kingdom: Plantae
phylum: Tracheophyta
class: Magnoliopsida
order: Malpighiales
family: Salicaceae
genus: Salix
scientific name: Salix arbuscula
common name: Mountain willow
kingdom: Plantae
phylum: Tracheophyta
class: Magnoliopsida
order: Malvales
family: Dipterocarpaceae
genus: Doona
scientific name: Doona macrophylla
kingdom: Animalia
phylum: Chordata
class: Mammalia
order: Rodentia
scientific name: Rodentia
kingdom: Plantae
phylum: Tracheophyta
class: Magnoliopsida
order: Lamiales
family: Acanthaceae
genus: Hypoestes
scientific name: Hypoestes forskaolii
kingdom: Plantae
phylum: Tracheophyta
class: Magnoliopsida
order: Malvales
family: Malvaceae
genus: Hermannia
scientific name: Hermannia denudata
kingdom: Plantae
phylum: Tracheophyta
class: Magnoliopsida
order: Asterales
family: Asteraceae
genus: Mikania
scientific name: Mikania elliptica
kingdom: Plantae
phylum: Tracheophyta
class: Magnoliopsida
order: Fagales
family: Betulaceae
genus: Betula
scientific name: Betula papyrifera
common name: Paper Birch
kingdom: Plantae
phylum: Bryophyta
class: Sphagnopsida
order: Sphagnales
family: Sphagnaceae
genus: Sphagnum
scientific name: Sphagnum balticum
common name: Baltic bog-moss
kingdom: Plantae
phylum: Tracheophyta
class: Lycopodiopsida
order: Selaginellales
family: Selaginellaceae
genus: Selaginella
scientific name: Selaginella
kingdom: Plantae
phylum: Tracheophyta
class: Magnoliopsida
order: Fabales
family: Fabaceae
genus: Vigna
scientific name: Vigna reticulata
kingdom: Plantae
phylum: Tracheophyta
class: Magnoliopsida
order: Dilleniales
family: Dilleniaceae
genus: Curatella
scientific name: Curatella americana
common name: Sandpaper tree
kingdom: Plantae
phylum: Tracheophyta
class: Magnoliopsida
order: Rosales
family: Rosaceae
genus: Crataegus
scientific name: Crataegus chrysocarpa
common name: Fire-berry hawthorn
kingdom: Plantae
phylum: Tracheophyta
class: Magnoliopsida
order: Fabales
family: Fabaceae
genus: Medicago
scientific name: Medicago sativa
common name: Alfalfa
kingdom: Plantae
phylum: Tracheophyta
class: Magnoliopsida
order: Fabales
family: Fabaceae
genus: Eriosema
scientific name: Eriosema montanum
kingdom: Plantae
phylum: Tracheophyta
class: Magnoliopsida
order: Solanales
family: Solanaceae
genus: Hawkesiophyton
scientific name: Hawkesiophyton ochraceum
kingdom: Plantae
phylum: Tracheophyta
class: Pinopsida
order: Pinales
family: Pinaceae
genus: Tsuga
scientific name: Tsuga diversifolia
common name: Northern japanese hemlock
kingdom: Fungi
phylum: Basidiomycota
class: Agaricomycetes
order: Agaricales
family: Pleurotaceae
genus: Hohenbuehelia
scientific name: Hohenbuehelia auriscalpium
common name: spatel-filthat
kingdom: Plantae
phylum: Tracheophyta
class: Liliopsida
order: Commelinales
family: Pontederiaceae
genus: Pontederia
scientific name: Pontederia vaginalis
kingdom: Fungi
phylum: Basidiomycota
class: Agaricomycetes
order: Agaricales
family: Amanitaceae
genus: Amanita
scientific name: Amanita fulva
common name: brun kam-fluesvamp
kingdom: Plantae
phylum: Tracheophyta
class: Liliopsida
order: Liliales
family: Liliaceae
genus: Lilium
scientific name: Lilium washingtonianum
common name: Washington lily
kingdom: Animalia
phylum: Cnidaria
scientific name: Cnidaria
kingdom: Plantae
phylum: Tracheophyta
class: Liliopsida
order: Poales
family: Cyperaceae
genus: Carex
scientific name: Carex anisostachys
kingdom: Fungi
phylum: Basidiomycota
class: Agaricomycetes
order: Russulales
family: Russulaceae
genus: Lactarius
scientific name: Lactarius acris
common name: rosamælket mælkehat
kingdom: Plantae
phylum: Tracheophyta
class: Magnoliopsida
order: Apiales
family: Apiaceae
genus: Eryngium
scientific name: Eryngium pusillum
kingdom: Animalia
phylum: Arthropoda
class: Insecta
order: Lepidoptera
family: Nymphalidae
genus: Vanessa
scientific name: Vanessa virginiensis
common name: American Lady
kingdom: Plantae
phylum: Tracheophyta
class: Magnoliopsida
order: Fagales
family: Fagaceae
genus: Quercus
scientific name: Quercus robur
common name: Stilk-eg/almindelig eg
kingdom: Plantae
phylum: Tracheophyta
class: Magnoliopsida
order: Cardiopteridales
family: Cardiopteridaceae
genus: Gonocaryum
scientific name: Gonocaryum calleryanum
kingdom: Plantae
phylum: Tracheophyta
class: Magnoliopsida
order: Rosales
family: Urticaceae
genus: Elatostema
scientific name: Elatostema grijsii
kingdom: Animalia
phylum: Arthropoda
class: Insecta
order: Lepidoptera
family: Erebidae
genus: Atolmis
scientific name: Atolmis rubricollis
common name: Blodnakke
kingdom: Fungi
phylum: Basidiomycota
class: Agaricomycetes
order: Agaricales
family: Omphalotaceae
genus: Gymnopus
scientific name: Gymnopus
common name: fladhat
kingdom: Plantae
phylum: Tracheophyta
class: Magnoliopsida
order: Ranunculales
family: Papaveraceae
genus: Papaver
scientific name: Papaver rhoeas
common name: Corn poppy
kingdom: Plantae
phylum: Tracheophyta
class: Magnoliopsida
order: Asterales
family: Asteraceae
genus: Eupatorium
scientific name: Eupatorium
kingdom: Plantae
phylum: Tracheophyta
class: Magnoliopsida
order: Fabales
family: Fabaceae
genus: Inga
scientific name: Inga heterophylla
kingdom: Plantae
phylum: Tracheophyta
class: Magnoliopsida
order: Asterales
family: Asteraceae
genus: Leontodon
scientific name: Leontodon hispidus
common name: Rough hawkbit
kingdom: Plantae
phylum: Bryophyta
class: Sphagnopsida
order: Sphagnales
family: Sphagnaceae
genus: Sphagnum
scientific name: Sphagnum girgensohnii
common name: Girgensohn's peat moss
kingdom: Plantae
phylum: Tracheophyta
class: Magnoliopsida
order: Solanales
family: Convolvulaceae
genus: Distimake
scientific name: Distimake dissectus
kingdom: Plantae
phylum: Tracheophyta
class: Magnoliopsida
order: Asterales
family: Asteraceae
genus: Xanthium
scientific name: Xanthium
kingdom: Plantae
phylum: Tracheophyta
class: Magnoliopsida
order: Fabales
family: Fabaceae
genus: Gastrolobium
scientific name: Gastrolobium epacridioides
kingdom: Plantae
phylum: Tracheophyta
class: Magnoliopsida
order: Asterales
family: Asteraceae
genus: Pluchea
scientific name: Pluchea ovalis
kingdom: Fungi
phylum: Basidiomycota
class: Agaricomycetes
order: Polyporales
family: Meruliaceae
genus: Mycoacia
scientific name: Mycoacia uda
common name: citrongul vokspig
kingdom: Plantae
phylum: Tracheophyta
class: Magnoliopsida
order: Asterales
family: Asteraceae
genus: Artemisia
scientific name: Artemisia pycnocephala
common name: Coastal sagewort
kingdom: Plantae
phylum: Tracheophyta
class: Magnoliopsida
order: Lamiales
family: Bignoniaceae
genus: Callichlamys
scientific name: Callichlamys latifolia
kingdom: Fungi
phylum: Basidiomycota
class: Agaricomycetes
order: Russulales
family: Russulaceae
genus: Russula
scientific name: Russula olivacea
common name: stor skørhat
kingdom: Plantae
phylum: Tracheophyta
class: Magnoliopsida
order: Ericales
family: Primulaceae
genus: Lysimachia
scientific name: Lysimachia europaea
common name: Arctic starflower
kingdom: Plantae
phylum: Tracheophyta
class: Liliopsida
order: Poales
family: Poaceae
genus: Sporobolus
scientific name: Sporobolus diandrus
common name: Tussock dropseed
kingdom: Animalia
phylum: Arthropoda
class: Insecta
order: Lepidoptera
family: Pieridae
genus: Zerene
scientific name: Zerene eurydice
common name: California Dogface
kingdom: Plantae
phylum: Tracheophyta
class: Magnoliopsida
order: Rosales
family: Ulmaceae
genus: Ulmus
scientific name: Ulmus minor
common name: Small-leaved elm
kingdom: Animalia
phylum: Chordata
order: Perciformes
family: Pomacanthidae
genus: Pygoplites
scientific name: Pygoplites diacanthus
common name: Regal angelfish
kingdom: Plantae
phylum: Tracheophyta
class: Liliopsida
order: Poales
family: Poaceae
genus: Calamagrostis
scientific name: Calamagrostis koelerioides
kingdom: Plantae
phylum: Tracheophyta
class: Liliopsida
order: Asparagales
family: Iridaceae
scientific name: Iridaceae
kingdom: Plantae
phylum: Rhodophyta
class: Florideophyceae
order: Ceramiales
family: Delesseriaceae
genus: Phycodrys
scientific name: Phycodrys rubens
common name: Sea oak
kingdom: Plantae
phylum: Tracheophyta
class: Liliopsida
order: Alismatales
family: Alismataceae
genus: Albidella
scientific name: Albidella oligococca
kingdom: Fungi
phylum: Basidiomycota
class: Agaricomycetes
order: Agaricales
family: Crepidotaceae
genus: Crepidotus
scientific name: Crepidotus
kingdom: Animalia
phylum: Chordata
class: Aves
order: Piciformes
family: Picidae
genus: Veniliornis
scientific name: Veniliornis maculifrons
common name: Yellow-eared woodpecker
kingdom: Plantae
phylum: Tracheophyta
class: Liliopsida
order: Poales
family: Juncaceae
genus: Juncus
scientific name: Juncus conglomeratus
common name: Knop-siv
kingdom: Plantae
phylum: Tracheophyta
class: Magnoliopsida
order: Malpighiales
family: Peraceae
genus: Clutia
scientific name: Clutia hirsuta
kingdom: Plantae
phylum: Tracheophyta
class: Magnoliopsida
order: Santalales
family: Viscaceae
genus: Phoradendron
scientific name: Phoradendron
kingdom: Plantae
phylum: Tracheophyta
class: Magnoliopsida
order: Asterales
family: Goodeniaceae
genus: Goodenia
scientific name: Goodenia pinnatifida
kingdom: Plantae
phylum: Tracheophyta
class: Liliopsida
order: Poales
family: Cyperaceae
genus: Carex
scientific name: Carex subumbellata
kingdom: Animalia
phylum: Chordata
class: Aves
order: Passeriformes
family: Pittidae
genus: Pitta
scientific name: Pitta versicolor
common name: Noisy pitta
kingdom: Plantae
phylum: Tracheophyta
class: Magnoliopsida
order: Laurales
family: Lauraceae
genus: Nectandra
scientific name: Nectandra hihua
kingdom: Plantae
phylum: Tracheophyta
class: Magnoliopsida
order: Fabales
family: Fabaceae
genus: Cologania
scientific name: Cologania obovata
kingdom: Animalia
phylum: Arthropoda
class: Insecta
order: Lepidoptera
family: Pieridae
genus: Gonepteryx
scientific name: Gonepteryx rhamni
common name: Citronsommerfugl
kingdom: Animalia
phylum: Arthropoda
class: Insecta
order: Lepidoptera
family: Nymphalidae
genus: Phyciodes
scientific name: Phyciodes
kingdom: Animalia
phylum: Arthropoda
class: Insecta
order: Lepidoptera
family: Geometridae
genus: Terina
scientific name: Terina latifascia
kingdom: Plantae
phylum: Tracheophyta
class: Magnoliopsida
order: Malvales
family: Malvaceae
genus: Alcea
━━━━━━━━━━━━━━━━━━━━
# [TASK GOAL]
Rewrite the lines from the one containing "scientific name: Papaver rhoeas" up to and including the one containing "family: Convolvulaceae", replacing every "common name" with "vernacular name" and leaving everything else unchanged.

# [COMPLETED EXERCISE]
scientific name: Papaver rhoeas
vernacular name: Corn poppy
kingdom: Plantae
phylum: Tracheophyta
class: Magnoliopsida
order: Asterales
family: Asteraceae
genus: Eupatorium
scientific name: Eupatorium
kingdom: Plantae
phylum: Tracheophyta
class: Magnoliopsida
order: Fabales
family: Fabaceae
genus: Inga
scientific name: Inga heterophylla
kingdom: Plantae
phylum: Tracheophyta
class: Magnoliopsida
order: Asterales
family: Asteraceae
genus: Leontodon
scientific name: Leontodon hispidus
vernacular name: Rough hawkbit
kingdom: Plantae
phylum: Bryophyta
class: Sphagnopsida
order: Sphagnales
family: Sphagnaceae
genus: Sphagnum
scientific name: Sphagnum girgensohnii
vernacular name: Girgensohn's peat moss
kingdom: Plantae
phylum: Tracheophyta
class: Magnoliopsida
order: Solanales
family: Convolvulaceae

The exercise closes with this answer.